* _Requirement_
Output exactly the lines from the one with "In Progress" to the close of the records below, first and last included.

Data items
──────────

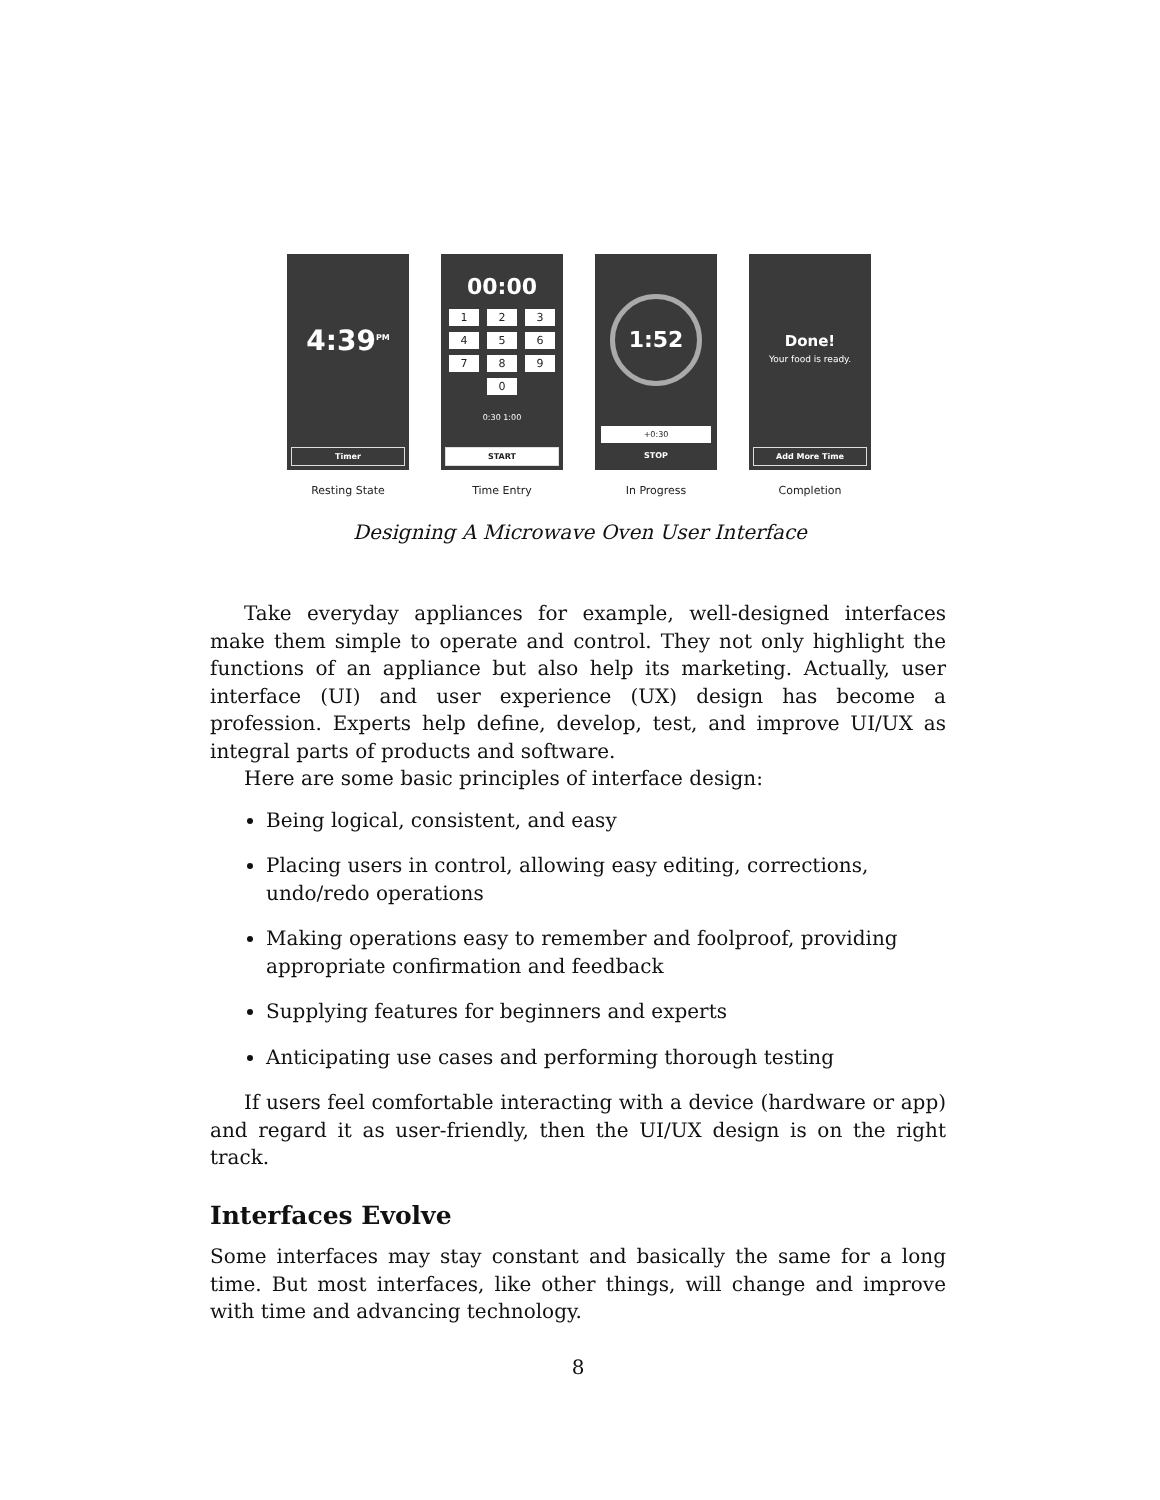4:39<sup>PM</sup>
Timer
Resting State
00:00
1
2
3
4
5
6
7
8
9
0
0:30 1:00
START
Time Entry
1:52
+0:30
STOP
In Progress
Done!
Your food is ready.
Add More Time
Completion
Designing A Microwave Oven User Interface
Take everyday appliances for example, well-designed interfaces make them simple to operate and control. They not only highlight the functions of an appliance but also help its marketing. Actually, user interface (UI) and user experience (UX) design has become a profession. Experts help define, develop, test, and improve UI/UX as integral parts of products and software.
Here are some basic principles of interface design:
Being logical, consistent, and easy
Placing users in control, allowing easy editing, corrections, undo/redo operations
Making operations easy to remember and foolproof, providing appropriate confirmation and feedback
Supplying features for beginners and experts
Anticipating use cases and performing thorough testing
If users feel comfortable interacting with a device (hardware or app) and regard it as user-friendly, then the UI/UX design is on the right track.
Interfaces Evolve
Some interfaces may stay constant and basically the same for a long time. But most interfaces, like other things, will change and improve with time and advancing technology.
8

──────────

* _Output of the task_
In Progress
Done!
Your food is ready.
Add More Time
Completion
Designing A Microwave Oven User Interface
Take everyday appliances for example, well-designed interfaces make them simple to operate and control. They not only highlight the functions of an appliance but also help its marketing. Actually, user interface (UI) and user experience (UX) design has become a profession. Experts help define, develop, test, and improve UI/UX as integral parts of products and software.
Here are some basic principles of interface design:
Being logical, consistent, and easy
Placing users in control, allowing easy editing, corrections, undo/redo operations
Making operations easy to remember and foolproof, providing appropriate confirmation and feedback
Supplying features for beginners and experts
Anticipating use cases and performing thorough testing
If users feel comfortable interacting with a device (hardware or app) and regard it as user-friendly, then the UI/UX design is on the right track.
Interfaces Evolve
Some interfaces may stay constant and basically the same for a long time. But most interfaces, like other things, will change and improve with time and advancing technology.
8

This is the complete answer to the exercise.